Personal information
- Date of birth: 19 July 1977 (age 47)
- Original team(s): Darwin (NTFL)
- Debut: Round 15, 16 July 1995, Collingwood vs. Brisbane Bears, at Gabba

Playing career^{1}
- Years: Club / Games (Goals)
- 1995–1997: Collingwood / 25 (22)
- 1998–2001: Sydney Swans / 42 (46)
- Total:  / 67 (68)
- ^{1} Playing statistics correct to the end of 2001.

Career highlights
- AFL Goal of the Year 2000;

= Robert Ahmat =

Australian rules footballer, born 1977

Robert "Robbie" AhMat (born 19 July 1977) is a former Australian rules footballer. His ancestors were Aboriginal and Torres Strait Islanders.
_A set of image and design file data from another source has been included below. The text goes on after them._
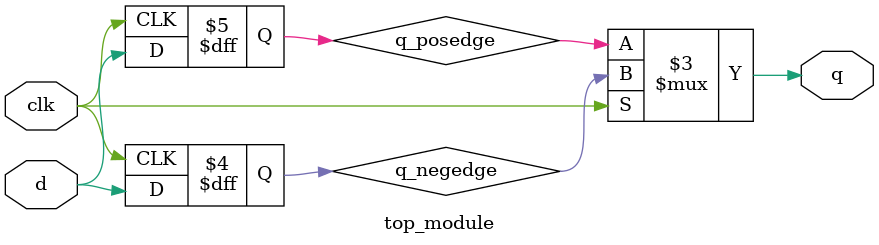
<source format=v>
module top_module (
    input clk,
    input d,
    output q
);

    // Internal signals to capture on positive and negative edges
    reg q_posedge, q_negedge;

    // Capture on positive edge
    always @(posedge clk) begin
        q_posedge <= d;
    end

    // Capture on negative edge
    always @(negedge clk) begin
        q_negedge <= d;
    end

    // Combine the outputs of the two flip-flops using a multiplexer
    assign q = clk ? q_negedge : q_posedge;

endmodule
</source>
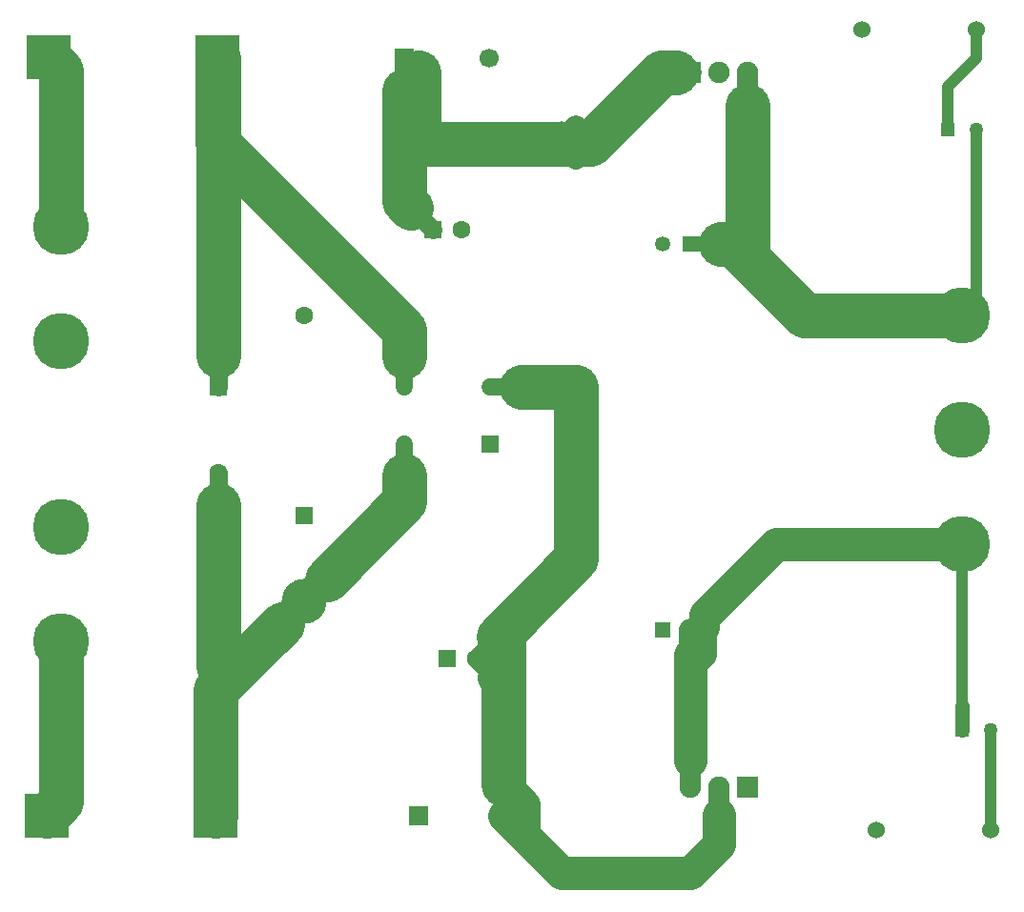
<source format=gbl>
G04 DipTrace 2.4.0.2*
%INpsv1.GBL*%
%MOIN*%
%ADD13C,0.0394*%
%ADD14C,0.1575*%
%ADD15C,0.063*%
%ADD16C,0.0591*%
%ADD17C,0.0669*%
%ADD18C,0.1181*%
%ADD19C,0.0748*%
%ADD20C,0.0787*%
%ADD21C,0.0531*%
%ADD22C,0.05*%
%ADD24R,0.0669X0.0669*%
%ADD25C,0.0669*%
%ADD26R,0.063X0.063*%
%ADD27R,0.0531X0.0531*%
%ADD28C,0.0531*%
%ADD29R,0.0591X0.0591*%
%ADD30C,0.0591*%
%ADD31R,0.05X0.05*%
%ADD32R,0.1575X0.1575*%
%ADD33C,0.1969*%
%ADD34C,0.06*%
%ADD35C,0.06*%
%ADD36R,0.0748X0.0748*%
%ADD37C,0.0748*%
%FSLAX44Y44*%
G04*
G70*
G90*
G75*
G01*
%LNBottom*%
%LPD*%
X12890Y36854D2*
D14*
Y33854D1*
X15158Y31587D1*
D15*
X15937Y30807D1*
X12937Y25307D2*
Y26409D1*
D14*
Y36807D1*
X12890Y36854D1*
X19437Y25307D2*
D16*
Y26390D1*
D14*
Y27307D1*
X16716Y30028D1*
D15*
X15937Y30807D1*
D14*
D3*
X12890Y33854D2*
X16716Y30028D1*
X19437Y23307D2*
D16*
Y22224D1*
D14*
Y21307D1*
X16716Y18587D1*
D15*
X15937Y17807D1*
X12843Y10307D2*
D14*
Y14713D1*
X13310Y15180D1*
X15158Y17028D1*
D15*
X15937Y17807D1*
D14*
D3*
X12937Y22307D2*
D15*
Y21205D1*
D14*
Y15552D1*
X13310Y15180D1*
X22890Y10307D2*
D17*
Y11232D1*
D18*
Y11674D1*
Y14854D1*
X22577Y15167D1*
D15*
X21937Y15807D1*
X22890Y10307D2*
D17*
X22937D1*
D18*
X23801Y9443D1*
X24937Y8307D1*
X29437D1*
X30437Y9307D1*
Y10343D1*
D19*
Y11307D1*
X22437Y25307D2*
D16*
X23520D1*
D14*
X25437D1*
Y19307D1*
X22890Y16760D1*
X22716Y16587D1*
D15*
X21937Y15807D1*
X22890Y10307D2*
D17*
Y11429D1*
D14*
Y16760D1*
Y11674D2*
D20*
X23801Y10763D1*
Y9443D1*
X20437Y30807D2*
D15*
X19658Y31587D1*
D14*
X19437Y31807D1*
Y35685D1*
D17*
Y36807D1*
X29437Y36307D2*
D20*
X28937D1*
D14*
X28437D1*
X25937Y33807D1*
X24937D1*
X19937D1*
Y36307D1*
D17*
X19437Y36807D1*
X24937Y33807D2*
D14*
D3*
X25937D2*
D3*
X25437Y34432D2*
D20*
Y33307D1*
X25937Y33807D2*
X25437Y34307D1*
Y34432D1*
X24937Y33932D1*
Y33807D1*
X31437Y36307D2*
D19*
Y35146D1*
D14*
Y29807D1*
X33437Y27807D1*
X38937D1*
X29437Y30307D2*
D21*
X30490D1*
D14*
X30937D1*
X31437Y29807D1*
X39437Y34307D2*
D13*
Y28307D1*
X38937Y27807D1*
Y19807D2*
D18*
X32437D1*
X30043Y17413D1*
D21*
X29437Y16807D1*
X38937Y13307D2*
D22*
Y14148D1*
D13*
Y19807D1*
X29437Y11307D2*
D19*
Y12272D1*
D18*
Y15377D1*
Y15951D1*
D21*
Y16249D1*
Y16807D1*
X38937Y19807D2*
D14*
D3*
X29437Y16249D2*
D20*
X30048Y16860D1*
Y17418D1*
X29437Y16807D2*
Y16249D1*
Y15377D2*
X29979Y15919D1*
Y17349D1*
D18*
X30043Y17413D1*
X7437Y16437D2*
D14*
Y10807D1*
X6937Y10307D1*
X7437Y30937D2*
Y36402D1*
X6984Y36854D1*
X39437Y37807D2*
D13*
Y36807D1*
X38437Y35807D1*
Y34307D1*
X39937Y9807D2*
Y13307D1*
D20*
X25937Y33807D3*
X24937D3*
X25437Y33307D3*
Y34432D3*
D24*
X19437Y36807D3*
D25*
X22390D3*
D24*
X19937Y10307D3*
D25*
X22890D3*
D15*
X21437Y30807D3*
D26*
X20437D3*
D15*
X21937Y15807D3*
D26*
X20937D3*
D27*
X29437Y30307D3*
D28*
X28453D3*
D27*
Y16807D3*
D28*
X29437D3*
D15*
X15937Y27807D3*
D26*
Y30807D3*
D15*
Y17807D3*
D26*
Y20807D3*
D15*
X12937Y22307D3*
D26*
Y25307D3*
D29*
X22437Y23307D3*
D30*
Y25307D3*
X19437D3*
Y23307D3*
D22*
X39437Y34307D3*
D31*
X38437D3*
D22*
X39937Y13307D3*
D31*
X38937D3*
D32*
X6984Y36854D3*
X12890D3*
X6937Y10307D3*
X12843D3*
D33*
X7437Y30937D3*
Y26937D3*
Y20437D3*
Y16437D3*
X38937Y27807D3*
Y23807D3*
Y19807D3*
D34*
X35437Y37807D3*
D35*
X39437D3*
D34*
X39937Y9807D3*
D35*
X35937D3*
D36*
X29437Y36307D3*
D37*
X30437D3*
X31437D3*
D36*
Y11307D3*
D37*
X30437D3*
X29437D3*
M02*

</source>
Ahmat's cousins are Matthew Ahmat (Brisbane/Sydney), Andrew McLeod (Adelaide) and Nakia Cockatoo (Geelong).

Ahmat was the second Aboriginal person to play for Collingwood Football Club, after Wally Lovett played a few games in the early 1980s.
After being delisted from the AFL, he joined South Australian National Football League club Norwood for two seasons and kicked 13 goals.